Estratto pagina.

++++++++++

Seconda parte dell’intervista ad A., un compagno ucraino, datata 25 Marzo, apparsa originariamente in francese su Tous Dehors e poi in inglese su Endnotes.


Ciao, è un piacere ritrovarti per la seconda parte della nostra intervista, puoi iniziare descrivendo come si è evoluta la situazione dalla settimana scorsa?

Mentre l’avanzata russa è stata temporaneamente arrestata nell’Ucraina nord-orientale, alcune dinamiche precedentemente oscure stanno cominciando a diventare più chiare.

Il governo ucraino dovrà fare affidamento ai volontari per aiutare i rifugiati ancora nel paese. La mancanza di alloggi non è dovuta solo alla sorpresa dell’invasione. Con la dichiarazione di Volodymyr Zelensky secondo la quale un referendum nazionale potrebbe presto decidere il destino della Crimea e del Donbass, e l’intensificazione degli sforzi per la costruzione dell’immagine di una guerra di successo, le possibilità di una soluzione del conflitto sembrano ancora più fosche. Le forze russe hanno interrotto i loro tentativi di prendere le principali città, optando invece per tagliare le comunicazioni e circondare le truppe a est. I combattimenti di strada a Mariupol sono un’eccezione, e l’orribile distruzione, le innumerevoli morti civili e i bombardamenti incessanti nelle regioni di Kharkiv e Kiev testimoniano il prezzo drammatico di ogni guerra di logoramento.

++++++++++

Consegna 1. Riporta senza modifiche il passo dell'estratto dell'intervista che comincia con le parole "Il governo ucraino" e termina con "guerra di logoramento.".
L'estratto dell'intervista e le voci del dataset non hanno alcun legame tra loro.

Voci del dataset

++++++++++

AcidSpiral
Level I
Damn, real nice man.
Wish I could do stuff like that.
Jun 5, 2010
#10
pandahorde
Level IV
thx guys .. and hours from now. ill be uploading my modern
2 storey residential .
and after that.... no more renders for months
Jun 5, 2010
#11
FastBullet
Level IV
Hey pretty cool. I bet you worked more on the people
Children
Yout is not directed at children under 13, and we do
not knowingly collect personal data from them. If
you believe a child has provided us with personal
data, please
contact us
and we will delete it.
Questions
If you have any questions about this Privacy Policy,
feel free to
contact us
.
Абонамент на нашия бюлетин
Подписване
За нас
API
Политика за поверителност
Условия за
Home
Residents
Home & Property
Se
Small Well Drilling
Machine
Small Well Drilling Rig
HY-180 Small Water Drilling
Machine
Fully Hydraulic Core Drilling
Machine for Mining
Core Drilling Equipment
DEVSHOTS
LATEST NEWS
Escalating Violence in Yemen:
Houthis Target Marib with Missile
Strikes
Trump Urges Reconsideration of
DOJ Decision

++++++++++

Consegna 2. Estrai tutte le righe delle voci del dataset, identiche e complete.

Spazio risposta 1.
Il governo ucraino dovrà fare affidamento ai volontari per aiutare i rifugiati ancora nel paese. La mancanza di alloggi non è dovuta solo alla sorpresa dell’invasione. Con la dichiarazione di Volodymyr Zelensky secondo la quale un referendum nazionale potrebbe presto decidere il destino della Crimea e del Donbass, e l’intensificazione degli sforzi per la costruzione dell’immagine di una guerra di successo, le possibilità di una soluzione del conflitto sembrano ancora più fosche. Le forze russe hanno interrotto i loro tentativi di prendere le principali città, optando invece per tagliare le comunicazioni e circondare le truppe a est. I combattimenti di strada a Mariupol sono un’eccezione, e l’orribile distruzione, le innumerevoli morti civili e i bombardamenti incessanti nelle regioni di Kharkiv e Kiev testimoniano il prezzo drammatico di ogni guerra di logoramento.

Spazio risposta 2.
AcidSpiral
Level I
Damn, real nice man.
Wish I could do stuff like that.
Jun 5, 2010
#10
pandahorde
Level IV
thx guys .. and hours from now. ill be uploading my modern
2 storey residential .
and after that.... no more renders for months
Jun 5, 2010
#11
FastBullet
Level IV
Hey pretty cool. I bet you worked more on the people
Children
Yout is not directed at children under 13, and we do
not knowingly collect personal data from them. If
you believe a child has provided us with personal
data, please
contact us
and we will delete it.
Questions
If you have any questions about this Privacy Policy,
feel free to
contact us
.
Абонамент на нашия бюлетин
Подписване
За нас
API
Политика за поверителност
Условия за
Home
Residents
Home & Property
Se
Small Well Drilling
Machine
Small Well Drilling Rig
HY-180 Small Water Drilling
Machine
Fully Hydraulic Core Drilling
Machine for Mining
Core Drilling Equipment
DEVSHOTS
LATEST NEWS
Escalating Violence in Yemen:
Houthis Target Marib with Missile
Strikes
Trump Urges Reconsideration of
DOJ Decision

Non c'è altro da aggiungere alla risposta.